2. ABC had a bad year, yet Lucky 7 is the only entry on the network to make my list, and for good reason. From the time it was announced in May, it was predicted to be the first cancellation of the season. Lottery dramas, like Lucky 7, have never been big hits (see Windfall, for example) so why would this one be any different? Lucky 7 premiered to 4.43 million viewers and 1.3 A18-49, the lowest fall drama premiere in ABC history. Week two was much worse, with the show losing nearly 50% of its already terrible premiere (2.6 million / 0.7 A18-49). Similar to most shows on the list, Lucky 7 aired only two episodes before being cancelled. In all likelihood, the show will never air its remaining episodes. Not so lucky, eh?
And finally, the worst new broadcast show of 2013 is…

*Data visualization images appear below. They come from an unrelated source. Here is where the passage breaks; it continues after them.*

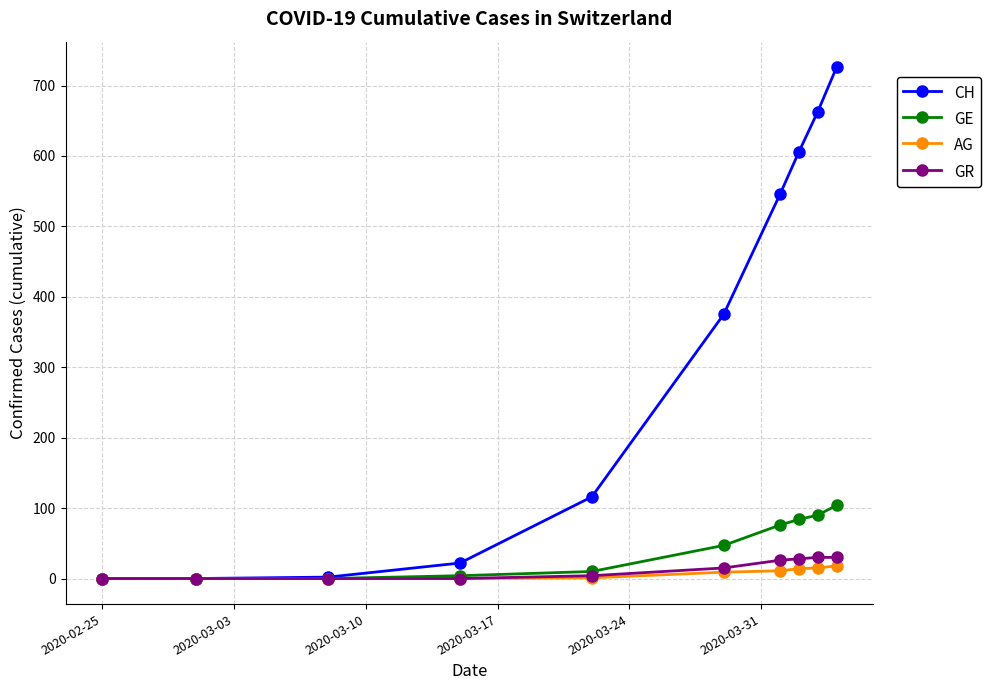

What is the average value of the GE series?

42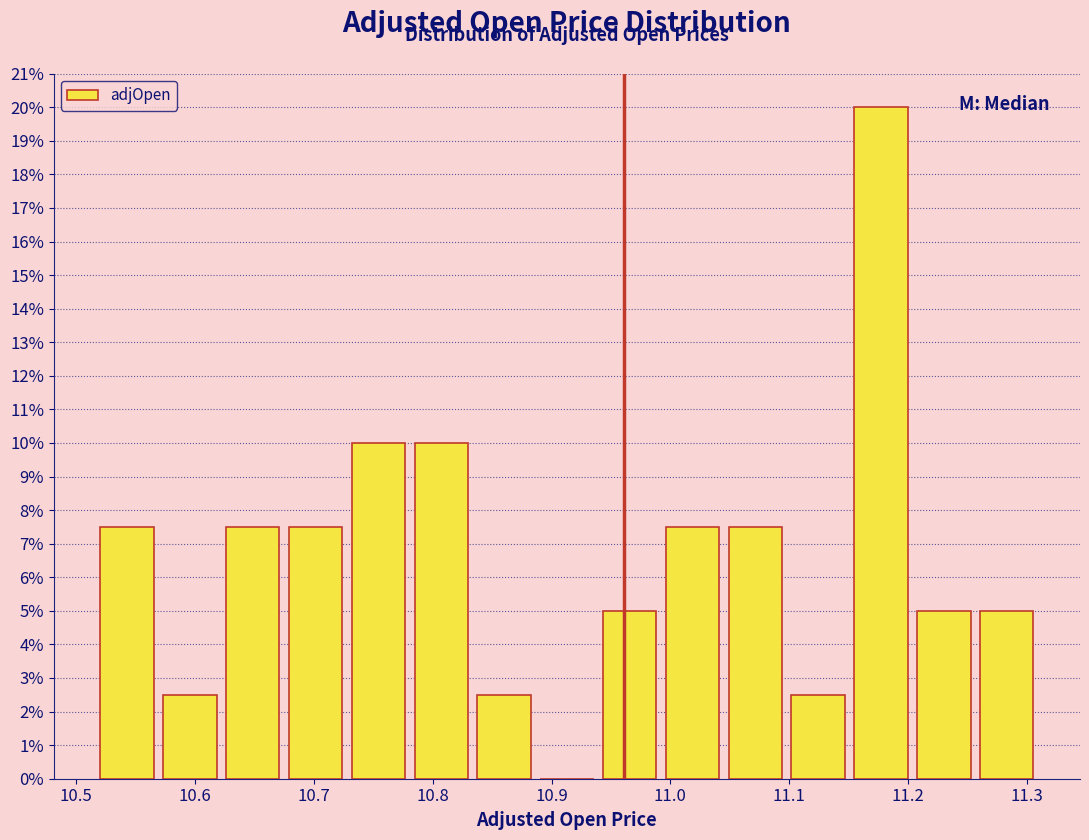

Which range on the x-axis has the tallest bar?

11.15 to 11.20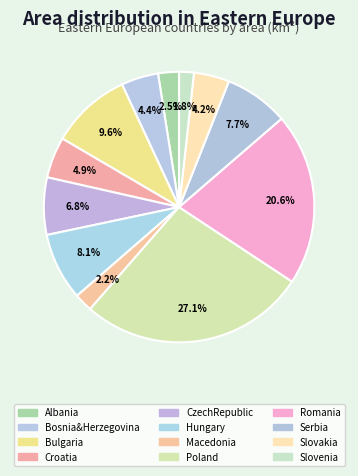

Rank the categories by value from lowest to highest.

Slovenia, Macedonia, Albania, Slovakia, Bosnia&Herzegovina, Croatia, CzechRepublic, Serbia, Hungary, Bulgaria, Romania, Poland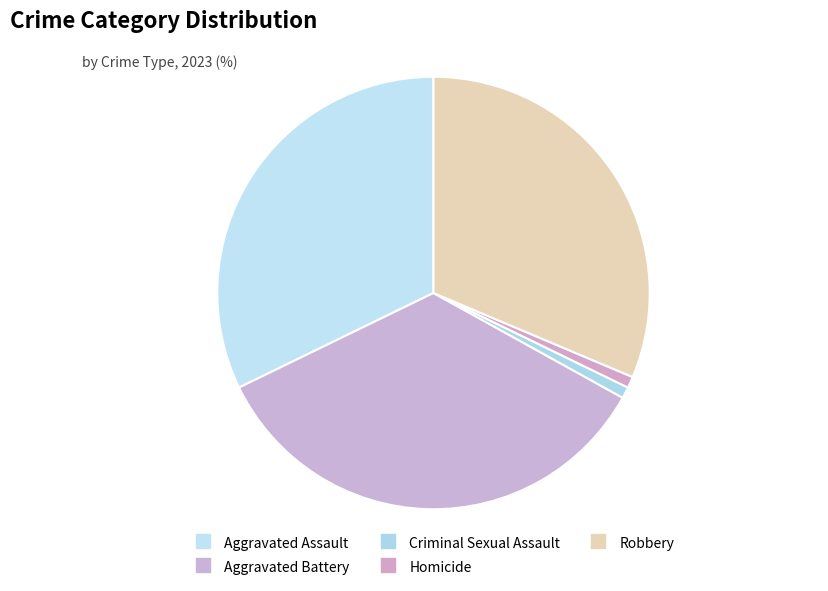

To the nearest percent, what portion does Homicide represent?

1%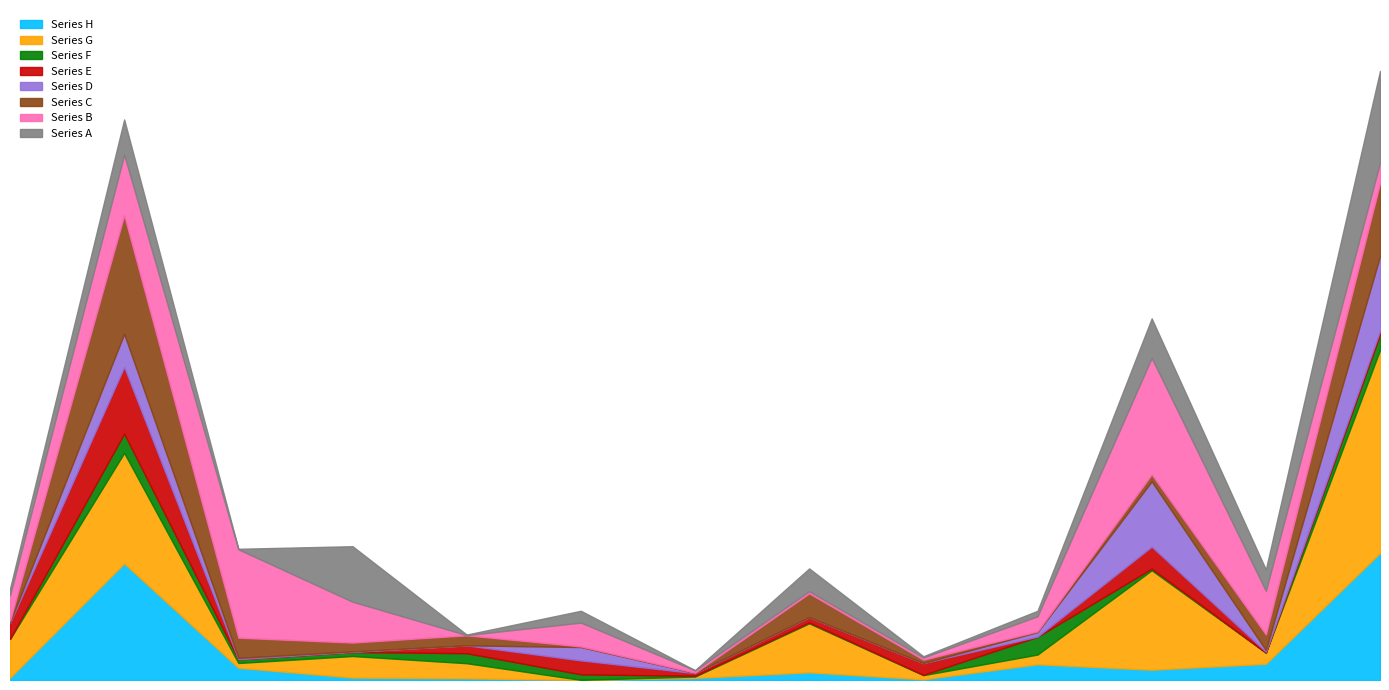

True or false: there are more than 2 points higher than both neighbors.

True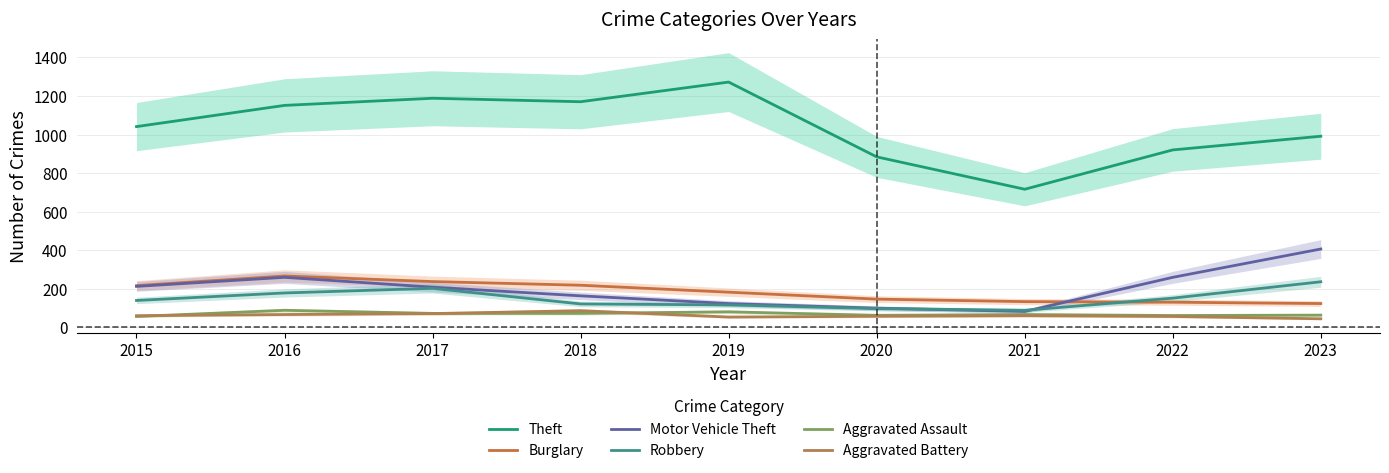

At how many categories does at least one series exceed 1239?

1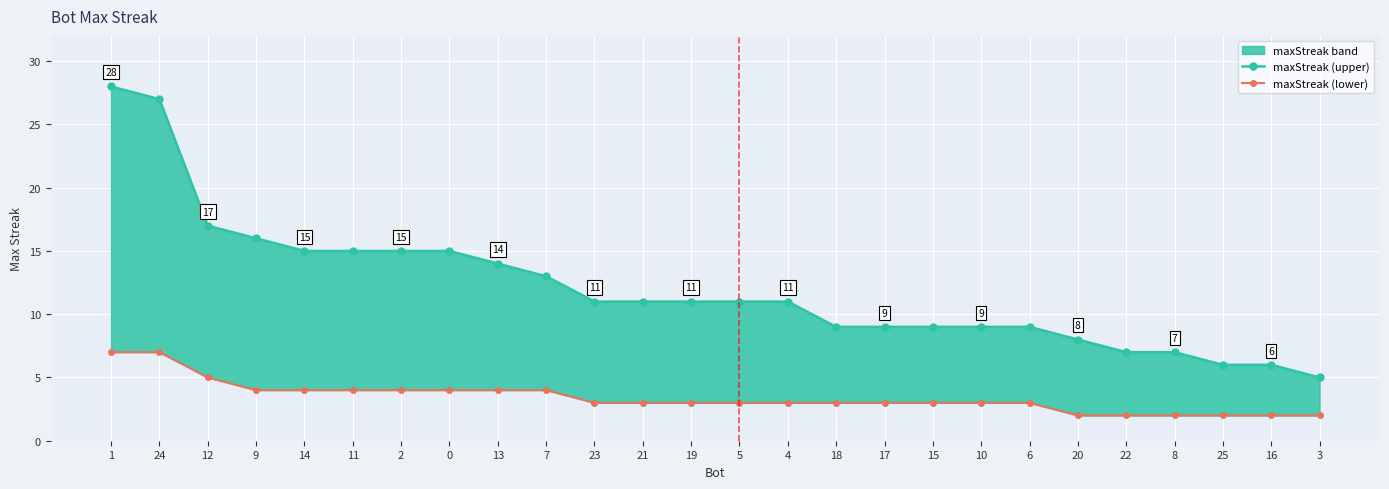

Which series has the largest total across all categories?

maxStreak (upper)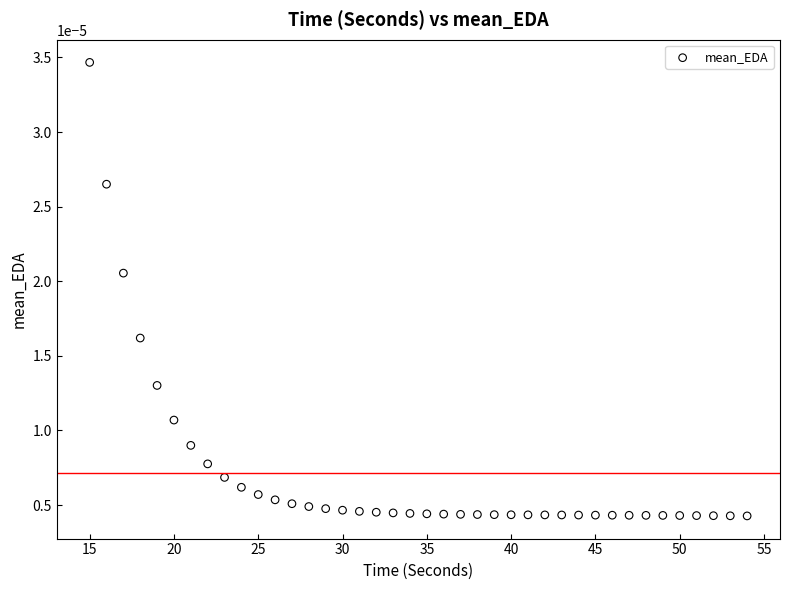

What is the range of X values (max minus min)?

39.0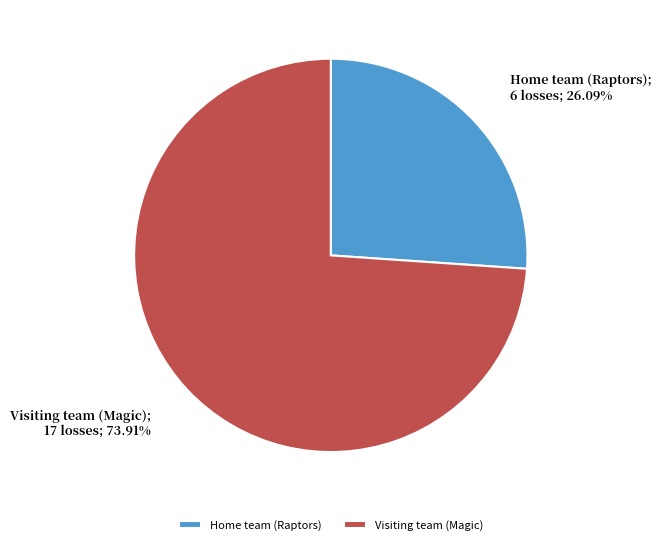

To the nearest percent, what percentage of the pie is Home team (Raptors)?

26%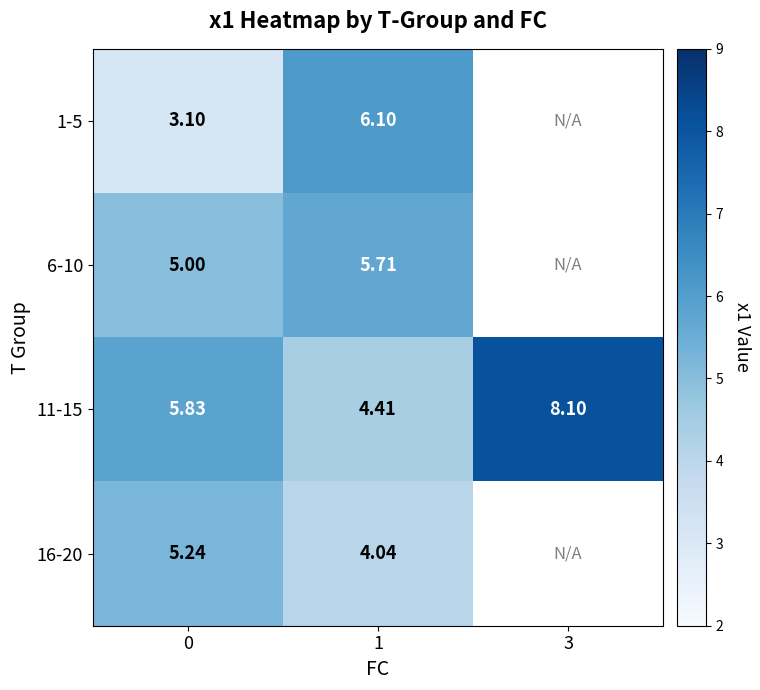

How many categories are shown in the chart?

3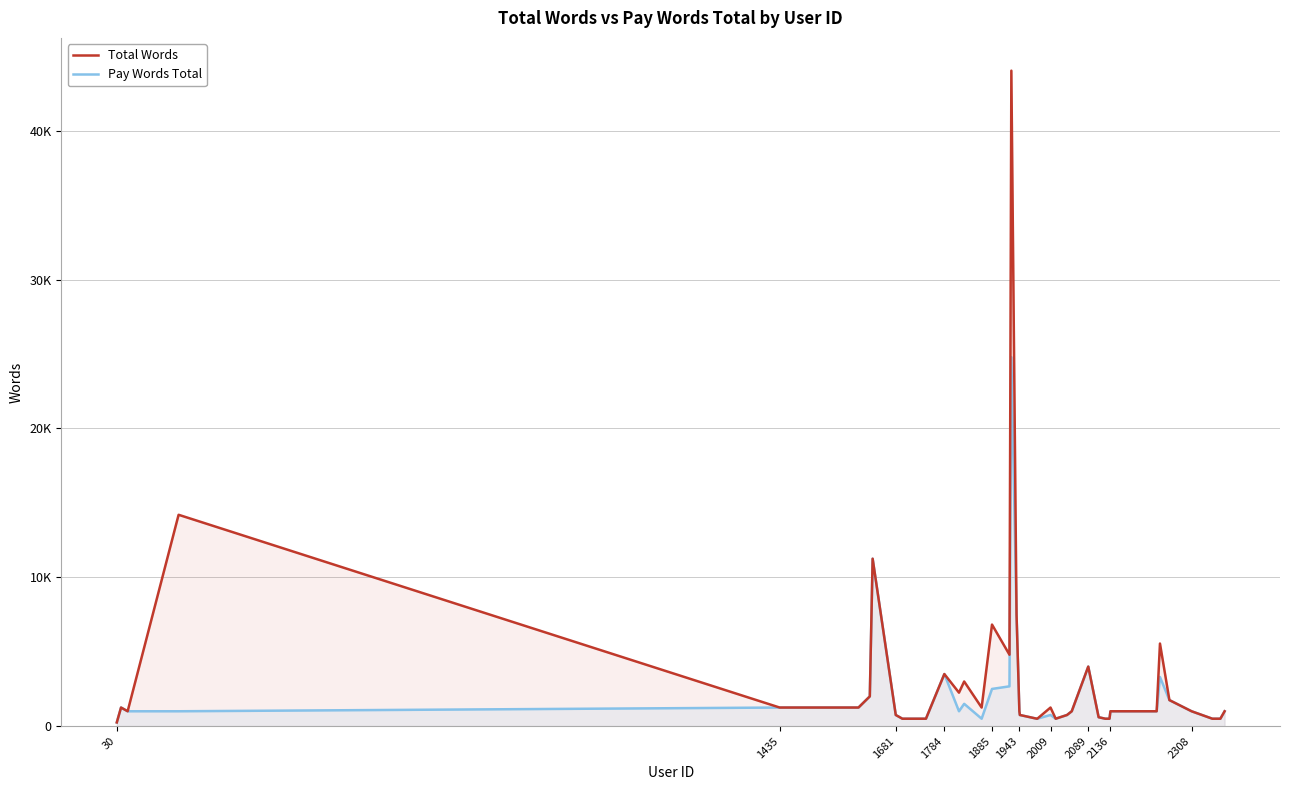

What is the value of the Pay Words Total point at the 14th from the left?

1000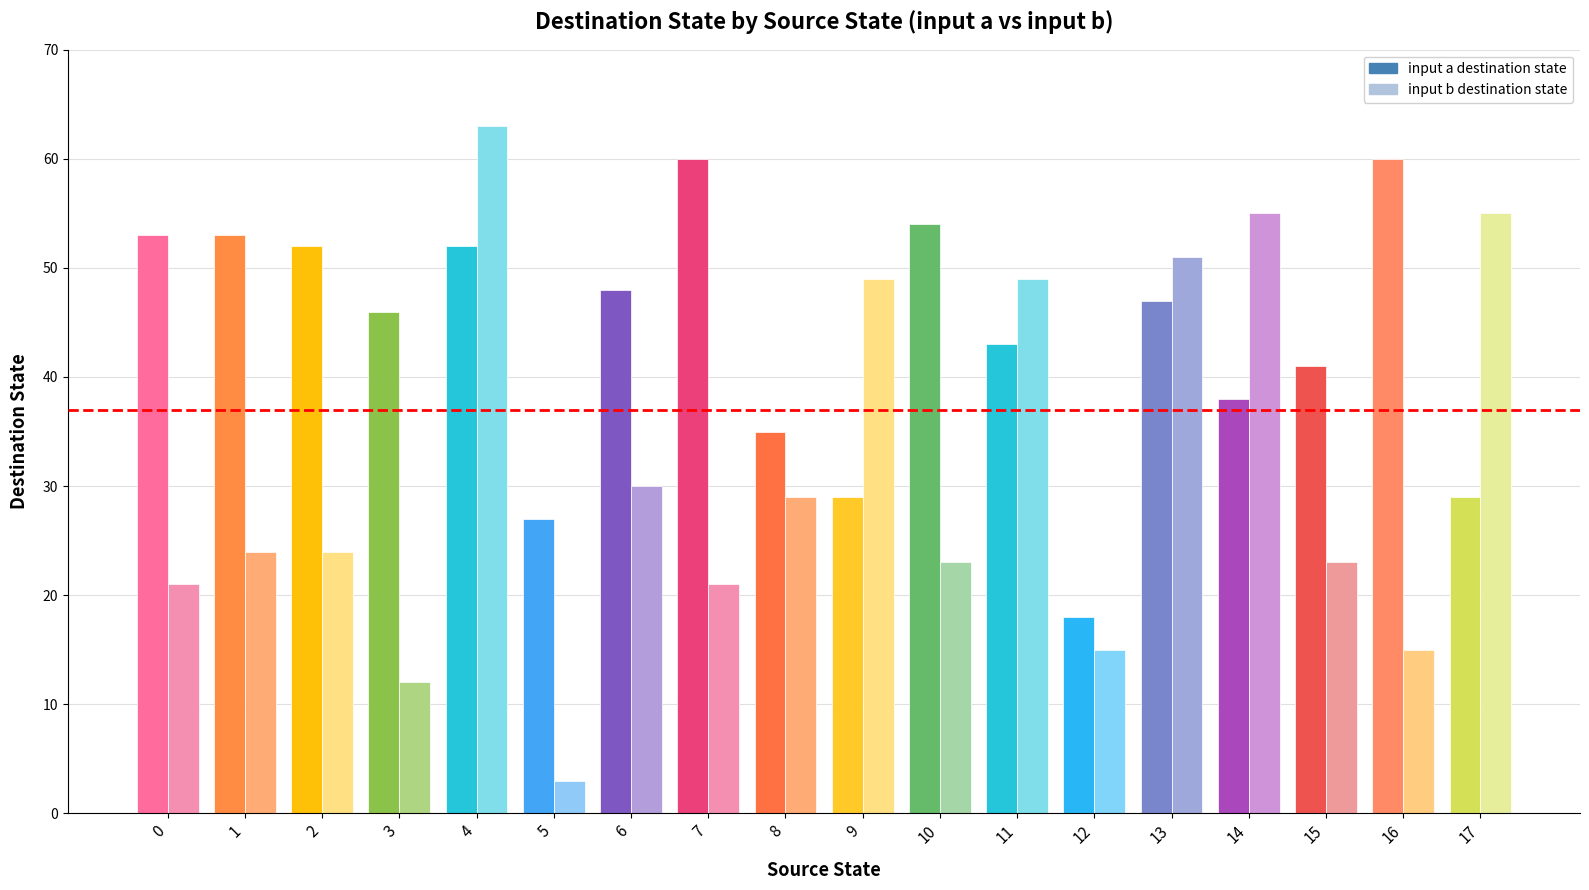

What is the lowest value of the input a destination state series?

18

Ready for Love! The reality show followed three eligible bachelors looking for the love of their life. NBC hoped Ready for Love would follow in the footsteps of The Bachelor and become a bit hit. NBC had such high hopes for the series that they gave it the lead in of their number one series, The Voice. The series debuted in April 2013 to only 3.7 million viewers and 1.5 A18-49, putting retention at a horrible 34%. Part of the reason? The contestants, who were described as “boring”, “evil”, and “despicable”. NBC stuck with the show for two more weeks, with ratings falling to a 1.1 on its final airing (out of a 4.1, retention of 27%). NBC let the series finish its run online, where it concluded in June.